No Prior Public Market for and Possible Price Volatility of the Shares;
Limitations on Market Making Abilities
Prior to this Offering, there has been no public trading market for the
Shares and there is no assurance that an active public market for the Shares
will develop or, if developed, that it will continue after the Offering. In the
absence of an active public trading market, an investor may be unable to
liquidate his investment. The trading prices of the Shares could be subject to
wide fluctuations in response to quarterly variations in operating results,
announcements of material business events by the Company or its competitors and
other events or factors. Moreover, due to regulatory stances of both the
Commission and the NASD relating to the circumstances under which a company may
engage in market making transactions in its own securities, GKN will not be
able, in the absence of a current market making prospectus, to engage in trading
or market making activities relating to the Shares following consummation of
this Offering. GKN has no present intention of maintaining a current market
making prospectus.
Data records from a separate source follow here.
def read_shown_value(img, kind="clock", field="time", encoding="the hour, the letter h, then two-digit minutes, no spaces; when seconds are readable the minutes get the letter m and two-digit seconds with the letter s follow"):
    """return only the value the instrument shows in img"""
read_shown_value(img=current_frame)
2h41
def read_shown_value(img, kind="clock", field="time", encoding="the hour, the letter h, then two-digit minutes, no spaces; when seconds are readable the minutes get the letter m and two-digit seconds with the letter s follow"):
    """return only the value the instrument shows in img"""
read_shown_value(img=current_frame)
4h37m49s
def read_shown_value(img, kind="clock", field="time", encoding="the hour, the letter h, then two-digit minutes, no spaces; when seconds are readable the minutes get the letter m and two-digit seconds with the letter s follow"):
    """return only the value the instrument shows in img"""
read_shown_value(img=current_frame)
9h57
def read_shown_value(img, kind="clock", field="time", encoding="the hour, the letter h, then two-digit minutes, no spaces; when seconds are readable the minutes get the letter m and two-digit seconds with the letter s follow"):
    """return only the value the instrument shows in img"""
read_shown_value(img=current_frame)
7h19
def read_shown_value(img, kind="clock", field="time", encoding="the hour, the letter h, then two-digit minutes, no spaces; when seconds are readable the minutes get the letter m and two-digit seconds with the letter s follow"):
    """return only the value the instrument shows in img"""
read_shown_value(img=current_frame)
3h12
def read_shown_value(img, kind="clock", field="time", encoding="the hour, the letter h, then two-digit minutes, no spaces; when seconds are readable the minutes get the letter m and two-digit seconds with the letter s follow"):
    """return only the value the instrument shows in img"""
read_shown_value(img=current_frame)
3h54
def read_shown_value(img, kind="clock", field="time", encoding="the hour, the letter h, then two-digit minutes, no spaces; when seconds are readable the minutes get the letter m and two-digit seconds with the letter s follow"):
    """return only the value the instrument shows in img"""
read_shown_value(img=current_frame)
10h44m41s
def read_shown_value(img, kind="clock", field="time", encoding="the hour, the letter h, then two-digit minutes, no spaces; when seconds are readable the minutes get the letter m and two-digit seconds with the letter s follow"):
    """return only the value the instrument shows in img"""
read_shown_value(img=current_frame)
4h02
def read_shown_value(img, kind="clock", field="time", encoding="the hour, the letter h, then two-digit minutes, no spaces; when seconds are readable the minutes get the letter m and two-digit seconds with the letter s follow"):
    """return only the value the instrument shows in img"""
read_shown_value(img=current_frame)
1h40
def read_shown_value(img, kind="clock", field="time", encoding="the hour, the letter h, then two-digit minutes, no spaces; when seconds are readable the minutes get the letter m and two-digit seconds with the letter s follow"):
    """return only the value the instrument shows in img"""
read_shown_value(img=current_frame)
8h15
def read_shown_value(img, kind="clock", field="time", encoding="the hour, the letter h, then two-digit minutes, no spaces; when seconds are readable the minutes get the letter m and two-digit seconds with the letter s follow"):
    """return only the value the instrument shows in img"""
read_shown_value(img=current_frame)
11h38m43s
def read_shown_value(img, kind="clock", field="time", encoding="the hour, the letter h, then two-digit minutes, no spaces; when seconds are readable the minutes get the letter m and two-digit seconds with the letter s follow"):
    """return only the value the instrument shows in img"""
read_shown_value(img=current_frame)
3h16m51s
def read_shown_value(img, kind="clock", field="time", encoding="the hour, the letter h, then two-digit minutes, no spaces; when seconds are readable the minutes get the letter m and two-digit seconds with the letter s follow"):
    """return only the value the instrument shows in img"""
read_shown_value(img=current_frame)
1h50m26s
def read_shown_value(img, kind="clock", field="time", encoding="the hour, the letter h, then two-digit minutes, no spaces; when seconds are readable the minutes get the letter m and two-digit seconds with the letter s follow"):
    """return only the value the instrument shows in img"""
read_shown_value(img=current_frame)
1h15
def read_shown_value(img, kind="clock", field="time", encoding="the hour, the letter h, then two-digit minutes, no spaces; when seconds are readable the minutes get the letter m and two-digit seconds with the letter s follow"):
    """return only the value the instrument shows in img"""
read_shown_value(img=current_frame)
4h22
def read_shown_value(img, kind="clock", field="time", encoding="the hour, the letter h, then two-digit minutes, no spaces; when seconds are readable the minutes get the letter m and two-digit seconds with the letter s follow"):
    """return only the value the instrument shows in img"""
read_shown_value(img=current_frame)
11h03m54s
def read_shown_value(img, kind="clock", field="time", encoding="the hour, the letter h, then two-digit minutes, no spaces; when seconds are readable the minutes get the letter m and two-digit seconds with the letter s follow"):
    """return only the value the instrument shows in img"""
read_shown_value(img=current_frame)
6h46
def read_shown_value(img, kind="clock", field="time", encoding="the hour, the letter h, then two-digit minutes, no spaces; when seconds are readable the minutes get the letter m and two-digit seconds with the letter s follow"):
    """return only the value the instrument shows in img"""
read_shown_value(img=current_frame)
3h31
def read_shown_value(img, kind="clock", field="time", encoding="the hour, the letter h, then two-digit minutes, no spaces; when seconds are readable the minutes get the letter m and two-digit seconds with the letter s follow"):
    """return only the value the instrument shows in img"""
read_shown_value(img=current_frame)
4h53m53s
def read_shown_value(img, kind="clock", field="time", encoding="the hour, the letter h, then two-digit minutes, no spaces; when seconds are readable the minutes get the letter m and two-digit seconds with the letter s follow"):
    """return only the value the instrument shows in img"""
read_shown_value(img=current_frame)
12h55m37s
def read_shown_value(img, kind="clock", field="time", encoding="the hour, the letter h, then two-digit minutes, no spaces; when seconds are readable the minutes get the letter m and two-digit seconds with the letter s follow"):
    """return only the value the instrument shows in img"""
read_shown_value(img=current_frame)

The Underwriters believe that there will be sufficient
additional market makers to sustain an orderly and liquid market for the Shares.
No firms, however, are under any obligation to make a market in the Shares and
any firm which commences market making activities may cease such activities at
any time. Further, other rules, including those relating to the use of " insider
information," may prevent GKN's registered representatives from recommending the
Shares to its customers. To the extent that GKN is unable to make a market in,
or recommendations regarding, the Shares following this Offering, the ability of
investors to sell the Shares in the secondary market may be limited and the
price of the Shares may be adversely affected. See " Underwriting."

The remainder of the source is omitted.